Dexamethasone (Dex) exhibits broad-spectrum anti-inflammatory effects in chronic destructive rheumatoid arthritis. We present in vivo and in vitro evidence supporting the preventive effects and underlying mechanisms of Dex on collagen-induced arthritis (CIA)-induced synovial injuries. After successful induction of CIA, Wistar rats were administered Dex intraperitoneally (1 mg/kg) three times a week for more than 2 weeks. In vivo, paw swelling, arthritis scores, and histological evaluations were analyzed to determine the therapeutic effects of Dex on the progression of arthritis. In vitro, CIA fibroblast-like synoviocytes (FLSs) were treated for 48 h with vehicle (control group), 10 ng/mL IL-1α (IL-1α group), 10 ng/mL IL-1α + 10 μM Dex (Dex group), or 10 ng/mL IL-1α + 10 μg/mL anti-CD147 antibody (anti-CD147 group). Evaluations of FLSs proliferation, cell cycle, migration, gene expression of Cyclin D1, p27, p57, interleukin (IL)-1β, IL-6, IL-17, tumor necrosis factor (TNF)-α, CD147, CypB, matrix metalloproteinase-3 (MMP-3), MMP-9, and MMP-13, ROS generation, protein expression of NF-κB and CD147, and translocation of NF-κB p65 were all conducted. The in vivo results showed that arthritis intensity was attenuated in the Dex-treated group. The in vitro findings demonstrated that treatment with Dex induced G0/G1 arrest and suppressed proliferation, migration, gene expression of IL-1β, IL-6, IL-17, TNF-α, CD147, CypB, MMP-3, MMP-9, and MMP-13, ROS generation and protein expression of NF-κB and CD147. Translocation of NF-κB p65 was inhibited by both Dex and anti-CD147 monoclonal antibody treatment. We offer molecular evidence of the anti-rheumatism efficacy Dex through hindrance to CD147, splendidly stabilization of the oxidative stress by downregulating the NF-κB signaling pathway.

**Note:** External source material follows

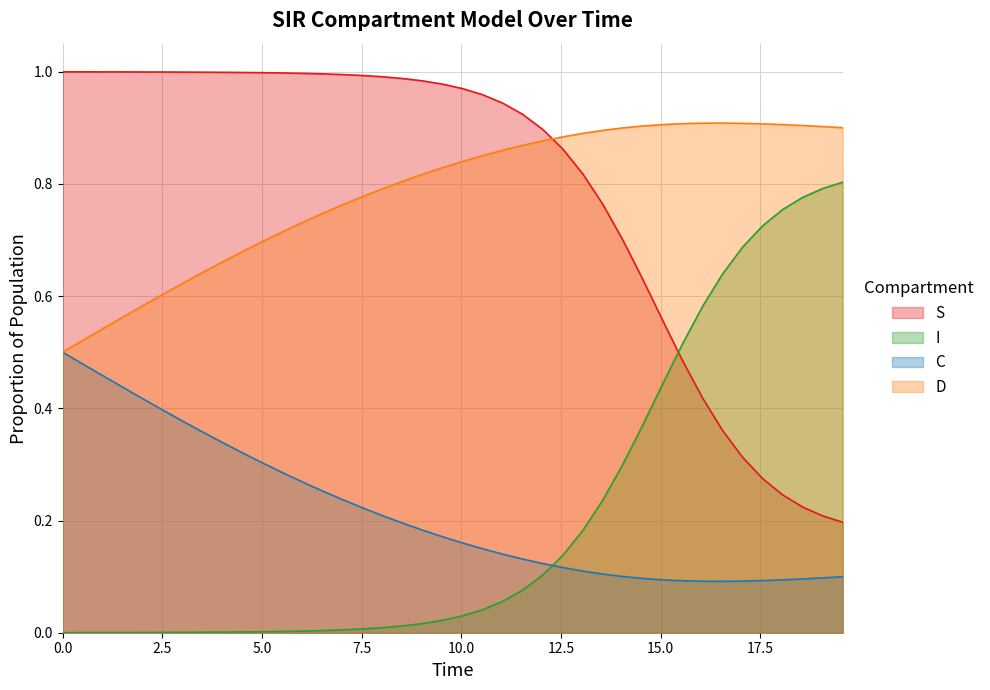

Rank the series by their maximum value, from highest to lowest.

S, D, I, C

地塞米松（Dex）在慢性破坏性类风湿关节炎中具有广谱抗炎作用。我们目前在体内和体外的证据支持Dex对胶原诱导的关节炎（CIA）引起的滑膜损伤的预防作用和潜在机制。成功诱导CIA后，每周两次腹腔注射Destar（1 mg / kg）Wistar大鼠，持续2周以上。在体内，分析爪子肿胀，关节炎评分和组织学评估以确定Dex对关节炎进展的治疗作用。在体外，用媒介物（对照组），10 ng / mLIL-1α（IL-1α组），10 ng / mLIL-1α+ 10μMDex（Dex）处理CIA成纤维样滑膜细胞（FLS）48小时组）或10 ng / mLIL-1α+ 10μg/ mL抗CD147抗体（抗CD147组）。评估FLS增殖，细胞周期，迁移，细胞周期蛋白D1，p27，p57，白介素（IL）-1β，IL-6，IL-17，肿瘤坏死因子（TNF）-α，CD147，CypB，基质金属蛋白酶的基因表达进行了-3（MMP-3），MMP-9和MMP-13，ROS的产生，NF-κB和CD147的蛋白表达以及NF-κBp65的易位。体内结果表明，Dex治疗组的关节炎强度​​减弱。体外研究结果表明，Dex治疗可诱导G0 / G1阻滞并抑制IL-1β，IL-6，IL-17，TNF-α，CD147，CypB，MMP-3，MMP-9的增殖，迁移，基因表达和MMP-13，ROS的产生以及NF-κB和CD147的蛋白表达。Dex和抗CD147单克隆抗体处理均抑制NF-κBp65的移位。